The opening of David Brook’s Atlantic essay about the destructive damage of the “creative class” or the “X people” begins by pandering to them with some cheap shots at Trump supporters. Past that though, he gets at a somewhat interesting point.
By navigating a fluid progressive cultural frontier more skillfully than their hapless Boomer bosses and by calling out the privilege and moral failings of those above them, young, educated elites seek power within elite institutions. Wokeness becomes a way to intimidate Boomer administrators and wrest power from them.
As with the #MeToo movement, there’s usually a pretty strong age gap between the big targets and the activists targeting them.
Wokeness, cancel culture, and the like are certainly a way of waging careerist battles through politics. The American Left wouldn’t thrive in the upper and upper-middle-class circles that it does if it weren’t also a means for settling generational scores and advancing careers.

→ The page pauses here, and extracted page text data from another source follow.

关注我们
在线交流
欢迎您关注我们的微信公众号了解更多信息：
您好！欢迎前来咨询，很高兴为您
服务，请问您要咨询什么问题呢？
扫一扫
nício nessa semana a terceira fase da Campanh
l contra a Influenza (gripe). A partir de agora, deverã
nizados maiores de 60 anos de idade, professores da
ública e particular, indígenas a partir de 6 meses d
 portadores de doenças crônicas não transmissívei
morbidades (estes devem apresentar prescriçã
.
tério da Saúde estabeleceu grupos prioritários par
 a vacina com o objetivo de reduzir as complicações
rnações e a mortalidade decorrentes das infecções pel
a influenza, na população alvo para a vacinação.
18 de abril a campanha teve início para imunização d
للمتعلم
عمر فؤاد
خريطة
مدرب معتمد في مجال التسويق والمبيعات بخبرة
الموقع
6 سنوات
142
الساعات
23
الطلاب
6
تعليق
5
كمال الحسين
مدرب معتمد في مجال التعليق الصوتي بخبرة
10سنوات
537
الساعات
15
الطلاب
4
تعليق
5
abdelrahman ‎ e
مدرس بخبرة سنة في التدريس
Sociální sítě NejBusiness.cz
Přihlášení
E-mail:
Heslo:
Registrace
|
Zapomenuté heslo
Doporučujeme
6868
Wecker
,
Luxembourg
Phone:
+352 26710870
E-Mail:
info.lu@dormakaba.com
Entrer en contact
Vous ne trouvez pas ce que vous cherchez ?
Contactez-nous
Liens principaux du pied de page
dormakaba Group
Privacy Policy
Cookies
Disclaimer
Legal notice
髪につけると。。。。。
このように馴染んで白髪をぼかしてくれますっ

Hate your parents? Bomb a bank. Want to speed up your career despite a lack of qualifications and skills, start a woke witch hunt using buzzwords you barely understand while howling about your pain and accusing management of causing “literal harm” by refusing to listen.
But wokeness is also a filtering process for rewarding those who know the right words and punishing members of the generational cohort who prioritize study and hard work over political socializing.
Leftist politics had always been a means for young elites to protect their privileges without having to compete on merit. That’s why so many leftist leaders from Lenin to Castro to Mao came from upper-class backgrounds.
That’s where Brooks get most of the rest of his essay wrong.